Y Pinocho, en vez de devolverle la peluca, se la hundió en la cabeza, dejándolo casi asfixiado. Ante aquella burla, Gepeto se puso triste y melancólico como jamás en la vida se había puesto, y dirigiéndose hacia Pinocho le dijo:

—¡Pícaro hijo! ¡No estás aún concluido y ya empiezas a faltar al respeto a tu padre! ¡Eres malo, hijo mío, malo!

Y se enjugó una lágrima.

Quedaban por hacer las piernas y los pies.

Cuando Gepeto terminó los pies, sintió que le daban una patada en la punta de la nariz.

“¡Lo merezco!, dijo para sí, ¡debí haberlo pensado antes! Ahora, ya es tarde”.

Luego tomó al títere por debajo de los brazos y lo puso en el piso para hacerlo caminar. Pinocho tenía torpes las piernas y no sabía moverse; Gepeto lo conducía de la mano para enseñarle a dar un paso después del otro.

Cuando se le desentumecieron las piernas, Pinocho comenzó a caminar solo y a correr por la habitación, hasta que llegó a la puerta de la casa y, saltando a la calle, se escapó. El pobre Gepeto corrió detrás sin poder alcanzarlo, porque Pinocho saltaba como una liebre y daba con sus pies de palo sobre el empedrado, haciendo un estrépito como de veinte pares de zuecos de campesino.

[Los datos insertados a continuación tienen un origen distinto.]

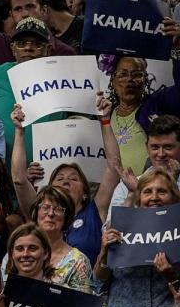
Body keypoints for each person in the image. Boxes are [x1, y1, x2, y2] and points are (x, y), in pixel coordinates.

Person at [11, 98, 120, 264]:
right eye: (59, 178)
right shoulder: (40, 211)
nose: (65, 182)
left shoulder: (94, 211)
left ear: (85, 193)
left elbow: (114, 168)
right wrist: (19, 131)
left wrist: (105, 120)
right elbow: (19, 179)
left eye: (73, 179)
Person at [97, 169, 180, 307]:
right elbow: (99, 282)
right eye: (147, 191)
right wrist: (104, 252)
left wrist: (172, 276)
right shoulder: (120, 228)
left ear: (174, 198)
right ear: (139, 198)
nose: (154, 197)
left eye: (162, 191)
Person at [0, 17, 63, 164]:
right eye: (21, 44)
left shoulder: (64, 78)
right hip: (2, 172)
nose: (28, 48)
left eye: (37, 44)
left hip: (51, 172)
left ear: (48, 50)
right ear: (13, 49)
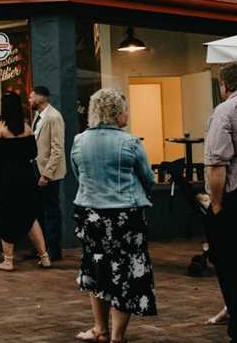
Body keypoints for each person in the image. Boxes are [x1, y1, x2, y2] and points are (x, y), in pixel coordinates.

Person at [71, 88, 156, 343]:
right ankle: (117, 335)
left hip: (90, 213)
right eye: (125, 109)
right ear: (117, 113)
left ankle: (100, 328)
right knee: (126, 272)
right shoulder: (130, 142)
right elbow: (148, 178)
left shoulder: (79, 141)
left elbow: (79, 176)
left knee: (97, 267)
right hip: (125, 216)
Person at [0, 92, 50, 271]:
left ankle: (8, 260)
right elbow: (33, 154)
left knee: (6, 216)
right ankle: (44, 257)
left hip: (6, 179)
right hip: (26, 177)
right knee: (30, 216)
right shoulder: (27, 128)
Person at [204, 62, 237, 342]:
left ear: (224, 85)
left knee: (233, 267)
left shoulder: (226, 110)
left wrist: (217, 206)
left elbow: (217, 165)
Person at [29, 86, 66, 261]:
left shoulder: (54, 117)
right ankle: (40, 248)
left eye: (31, 97)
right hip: (37, 170)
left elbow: (57, 149)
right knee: (38, 210)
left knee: (51, 211)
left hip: (48, 173)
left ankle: (54, 250)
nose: (29, 100)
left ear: (40, 97)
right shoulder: (38, 116)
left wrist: (47, 174)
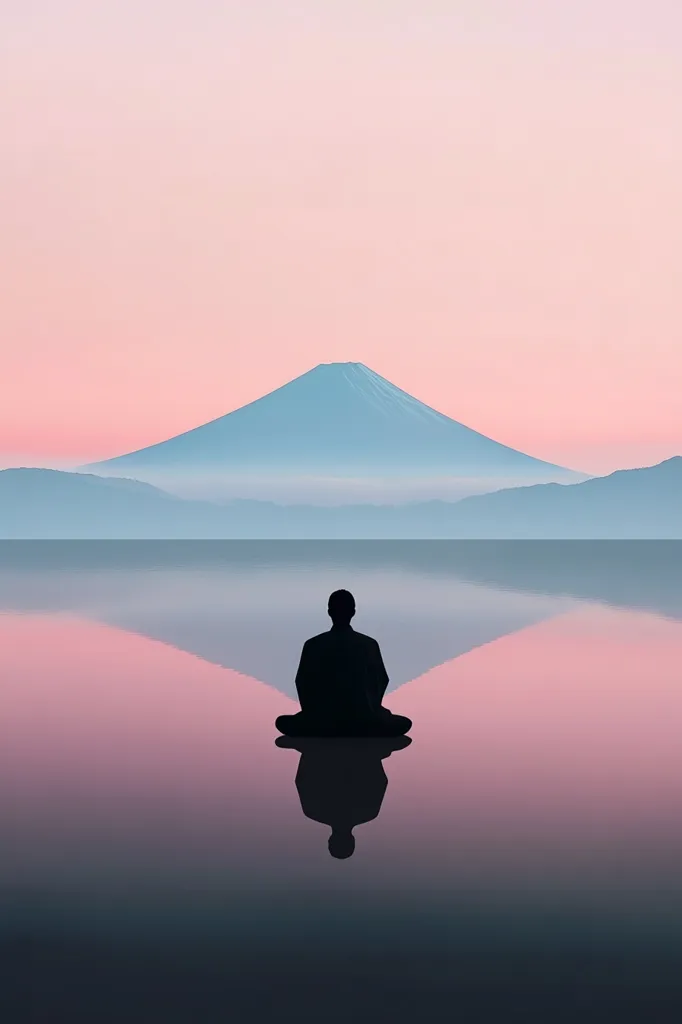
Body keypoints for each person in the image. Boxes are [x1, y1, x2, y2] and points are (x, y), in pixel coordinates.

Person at [275, 589, 412, 737]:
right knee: (402, 723)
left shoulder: (313, 645)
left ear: (329, 612)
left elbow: (302, 683)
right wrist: (370, 708)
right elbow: (381, 681)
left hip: (321, 722)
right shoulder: (369, 644)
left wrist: (313, 713)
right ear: (353, 612)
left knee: (283, 722)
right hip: (363, 720)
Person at [276, 735, 412, 858]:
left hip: (325, 735)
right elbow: (302, 778)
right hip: (353, 737)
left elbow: (380, 779)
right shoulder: (312, 812)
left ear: (352, 840)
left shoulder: (369, 813)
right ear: (330, 840)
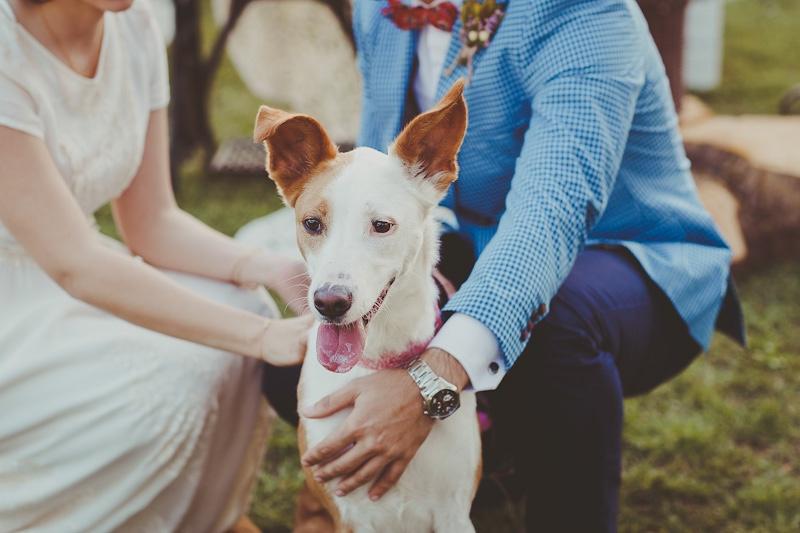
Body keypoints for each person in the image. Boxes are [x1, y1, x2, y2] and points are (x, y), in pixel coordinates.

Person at [265, 0, 746, 531]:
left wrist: (432, 381)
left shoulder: (589, 12)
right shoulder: (381, 8)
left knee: (554, 326)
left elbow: (552, 216)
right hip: (473, 237)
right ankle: (484, 461)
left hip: (631, 254)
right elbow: (389, 176)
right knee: (288, 361)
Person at [0, 0, 313, 530]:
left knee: (240, 299)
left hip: (81, 265)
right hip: (20, 300)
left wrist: (269, 268)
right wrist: (262, 336)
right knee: (183, 372)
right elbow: (73, 263)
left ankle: (202, 517)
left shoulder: (137, 23)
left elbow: (151, 220)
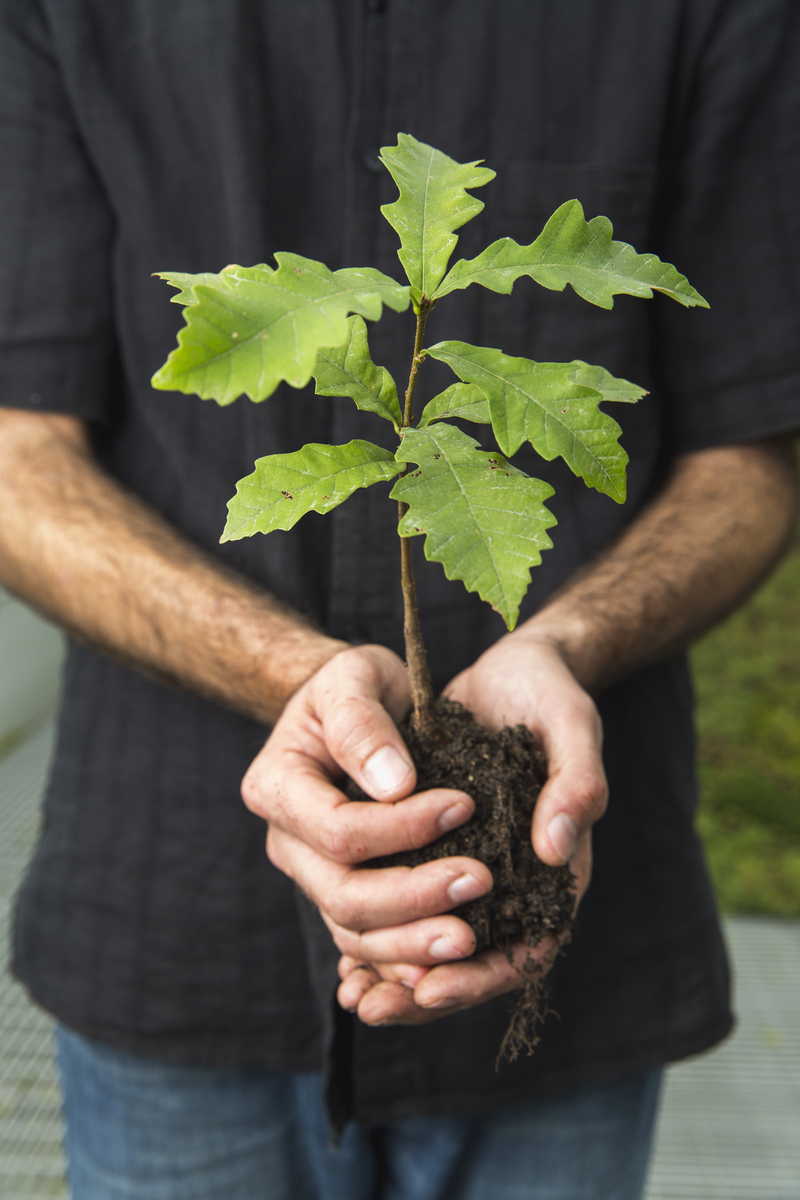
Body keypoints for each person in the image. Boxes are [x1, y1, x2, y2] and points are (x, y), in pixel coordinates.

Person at [0, 1, 798, 1197]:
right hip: (170, 927)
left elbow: (751, 450)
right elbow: (18, 451)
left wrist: (565, 639)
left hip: (575, 938)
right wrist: (287, 669)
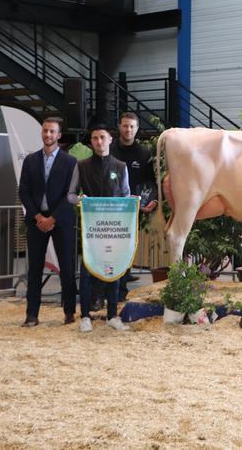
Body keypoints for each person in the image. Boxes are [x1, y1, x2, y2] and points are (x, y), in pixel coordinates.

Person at [68, 123, 131, 333]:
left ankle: (113, 315)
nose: (99, 142)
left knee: (113, 271)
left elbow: (126, 195)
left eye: (102, 137)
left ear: (110, 140)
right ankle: (85, 316)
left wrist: (135, 202)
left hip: (113, 229)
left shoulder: (121, 166)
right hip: (92, 231)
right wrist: (79, 199)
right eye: (95, 138)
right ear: (91, 141)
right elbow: (70, 194)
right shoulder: (82, 166)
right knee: (87, 272)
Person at [18, 117, 78, 327]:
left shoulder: (70, 162)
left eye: (52, 131)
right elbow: (23, 191)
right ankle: (32, 315)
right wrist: (38, 217)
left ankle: (69, 312)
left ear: (59, 135)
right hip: (36, 221)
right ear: (41, 133)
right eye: (45, 131)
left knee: (67, 268)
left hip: (60, 221)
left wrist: (52, 218)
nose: (48, 135)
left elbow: (71, 194)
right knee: (34, 269)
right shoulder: (30, 160)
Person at [109, 112, 157, 301]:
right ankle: (108, 289)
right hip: (110, 209)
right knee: (109, 250)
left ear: (137, 129)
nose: (128, 129)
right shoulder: (110, 150)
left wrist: (153, 199)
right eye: (125, 126)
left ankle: (120, 290)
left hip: (133, 211)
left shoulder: (144, 153)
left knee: (127, 249)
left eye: (132, 126)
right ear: (119, 127)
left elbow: (151, 182)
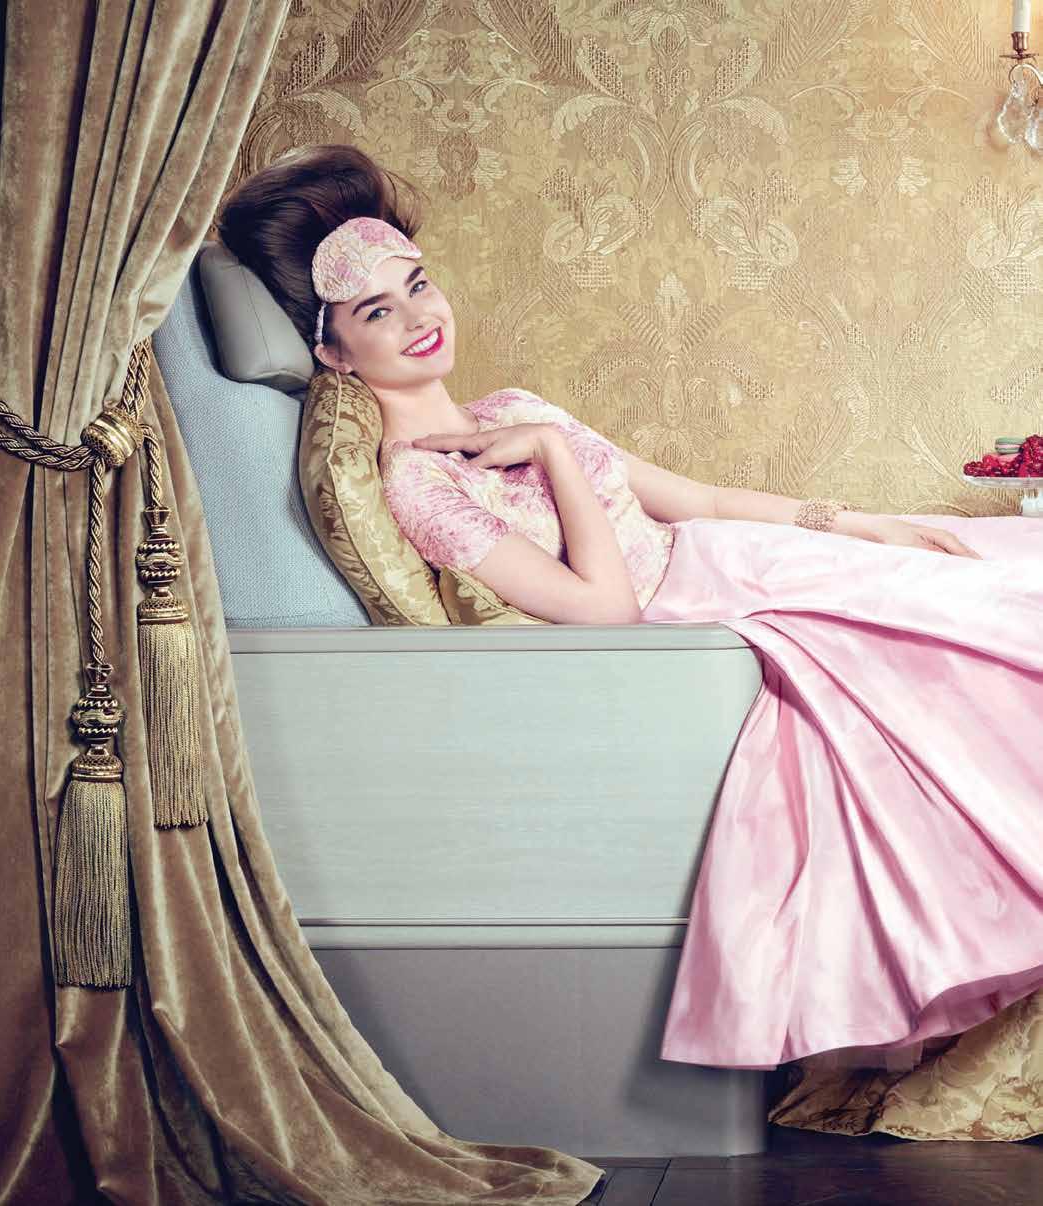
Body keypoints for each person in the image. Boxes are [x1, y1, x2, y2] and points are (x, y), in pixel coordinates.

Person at [219, 144, 1043, 1077]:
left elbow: (696, 499)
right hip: (696, 609)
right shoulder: (417, 485)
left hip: (742, 558)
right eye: (377, 310)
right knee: (996, 619)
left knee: (999, 565)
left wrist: (855, 523)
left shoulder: (512, 404)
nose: (419, 317)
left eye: (418, 284)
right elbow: (606, 613)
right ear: (331, 350)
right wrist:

—¡Agárrenlo! ¡Agárrenlo! —gritaba Gepeto; pero la gente que iba por la calle, al ver ese títere que corría como un gamo, se paraba a mirarlo y reía, reía y reía comonadie puede figurárselo. Afortunadamente, al fin apareció un carabinero, el cual, oyendo semejante alboroto y creyendo que sería algún potro que había pateado a su amo, se plantó en la mitad de la calle resuelto a detenerlo y evitar mayores desgracias.

Pinocho, cuando vio de lejos al carabinero que tapaba la calle, se las ingenió para pasársele por entre las piernas, pero se llevó un chasco. El carabinero, sin moverse siquiera, lo agarró delicadamente por la nariz (era una nariz tan desproporcionada que parecía hecha expresamente para ser atrapada por los carabineros), y lo puso en las manos de Gepeto, el cual, como corrección, quiso darle un buen tirón de orejas; pero imagínense cómo quedó cuando fue a buscarle las orejas y no pudo encontrárselas, ¿saben por qué? Porque en su prisa por esculpir el títere, ¡se le había olvidado hacérselas!

Lo tomó por el pescuezo, y mientras lo llevaba colgando, le dijo moviendo sentenciosamente la cabeza:

—¡Vamos a casa, y ten entendido que cuando lleguemos, arreglaremos nuestras cuentas!